Davis, who witnessed and often bore the brunt of Marshall’s tumultuous addiction, does not shy away from addressing the darker chapters of his life in the documentary film Show Me the Picture: The Story of Jim Marshall, which was just released on Apple and iTunes. Featuring appearances by actor Michael Douglas, musicians Peter Frampton, Graham Nash, and Kamau Kenyatta, photographers Anton Corbijn and Bruce Talamon, the film chronicles Marshall’s journey through the counterculture to become one of the most influential music photographers of all time.
Understand Your Man
As a first generation Assyrian-American coming of age in 1950s California, Jim Marshall always felt like he was on the outside looking in. Growing up without a father, he struggled with deep issues of abandonment, and turned to alcohol, drugs, guns, and fast cars to deal with his rage and grief. It was only when he bought his first Leica in 1959 that Marshall could quell the demons nipping at his heels.
Marshall began visiting jazz clubs in San Francisco’s famed North Beach, where he taught himself how to make pictures with a manual camera and fixed lens of Black musicians performing in a low-light environment. He bought film in bulk and rolled it himself, always taking extreme care never to waste a frame.
Today we honor jazz legends like Miles Davis, John Coltrane, Thelonious Monk, and Nina Simone as genius — but in their time, they suffered the horrors and indignities of racism and segregation alongside the entire Black community. “When Jim discovered photography, he wanted to use it as a tool to shine a light on people and issues that were not receiving the attention they deserved,” Amelia Davis says. “Jim had a natural ability to open people’s eyes to what he was feeling and it’s important for photographers to understand that you have that power.”
One Piece at A Time
Although Jim Marshall had an adversarial nature, the moment he picked up a camera, he became a staunch ally. Whether photographing Jimi Hendrix, Janis Joplin, or Jim Morrison — the founding members of the 27 Club — Marshall understood the fundamental humanity beneath the breathtaking talent and dizzying fame. In Marshall’s photographs we don’t just see artists or celebrities, we see people with their guard down, open and unafraid.
“They exposed themselves to Jim. They showed their vulnerability and allowed him to photograph it — and that is so rare,” says Amelia Davis. “Jim could be very chameleon-like depending on the persons he was with, and he would mirror them so that they were at ease. If he was with a country musician like Kris Kristofferson or Greg Allman, Jim could sit on the back porch, drink beers, and shoot guns. He became a part of their world and could relate to them on a personal level, and that was such an intimate way to connect no matter their background.”

- [GIVEN TASK 1]: Format the records from the line with "order: Lamiales" through the end of the records as a Markdown table with the columns Row and Line. Number each line and leave out blank lines.

Saved entries

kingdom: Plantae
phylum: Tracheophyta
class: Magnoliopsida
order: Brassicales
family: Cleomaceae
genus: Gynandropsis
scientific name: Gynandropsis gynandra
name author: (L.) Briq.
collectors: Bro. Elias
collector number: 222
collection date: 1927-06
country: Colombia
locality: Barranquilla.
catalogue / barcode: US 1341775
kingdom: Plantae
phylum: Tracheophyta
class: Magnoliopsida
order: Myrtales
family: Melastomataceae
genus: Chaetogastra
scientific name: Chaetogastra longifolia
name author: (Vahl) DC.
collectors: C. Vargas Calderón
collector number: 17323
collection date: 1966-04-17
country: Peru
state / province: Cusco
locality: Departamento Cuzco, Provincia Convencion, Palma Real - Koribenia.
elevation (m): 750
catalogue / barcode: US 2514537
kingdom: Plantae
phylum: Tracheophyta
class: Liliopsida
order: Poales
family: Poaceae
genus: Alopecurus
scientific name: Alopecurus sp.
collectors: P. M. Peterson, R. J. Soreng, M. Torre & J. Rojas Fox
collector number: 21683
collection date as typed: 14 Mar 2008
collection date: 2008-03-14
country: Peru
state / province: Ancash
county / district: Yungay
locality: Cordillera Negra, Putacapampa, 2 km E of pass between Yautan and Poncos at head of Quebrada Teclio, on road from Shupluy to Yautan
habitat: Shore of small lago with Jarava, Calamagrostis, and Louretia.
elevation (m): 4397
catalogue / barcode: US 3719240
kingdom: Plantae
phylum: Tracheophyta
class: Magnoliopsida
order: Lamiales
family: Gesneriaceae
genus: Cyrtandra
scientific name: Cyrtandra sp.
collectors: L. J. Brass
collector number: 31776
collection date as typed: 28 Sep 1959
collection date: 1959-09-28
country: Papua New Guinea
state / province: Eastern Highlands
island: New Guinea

- [GIVEN TASK 2]: From the article about Jim Marshall, extract the passage from "Davis, who witnessed" up to and including "of all time.".

- [CORRECT RESPONSE 1]:
| Row | Line |
|---|---|
| 1 | order: Lamiales |
| 2 | family: Gesneriaceae |
| 3 | genus: Cyrtandra |
| 4 | scientific name: Cyrtandra sp. |
| 5 | collectors: L. J. Brass |
| 6 | collector number: 31776 |
| 7 | collection date as typed: 28 Sep 1959 |
| 8 | collection date: 1959-09-28 |
| 9 | country: Papua New Guinea |
| 10 | state / province: Eastern Highlands |
| 11 | island: New Guinea |

- [CORRECT RESPONSE 2]:
Davis, who witnessed and often bore the brunt of Marshall’s tumultuous addiction, does not shy away from addressing the darker chapters of his life in the documentary film Show Me the Picture: The Story of Jim Marshall, which was just released on Apple and iTunes. Featuring appearances by actor Michael Douglas, musicians Peter Frampton, Graham Nash, and Kamau Kenyatta, photographers Anton Corbijn and Bruce Talamon, the film chronicles Marshall’s journey through the counterculture to become one of the most influential music photographers of all time.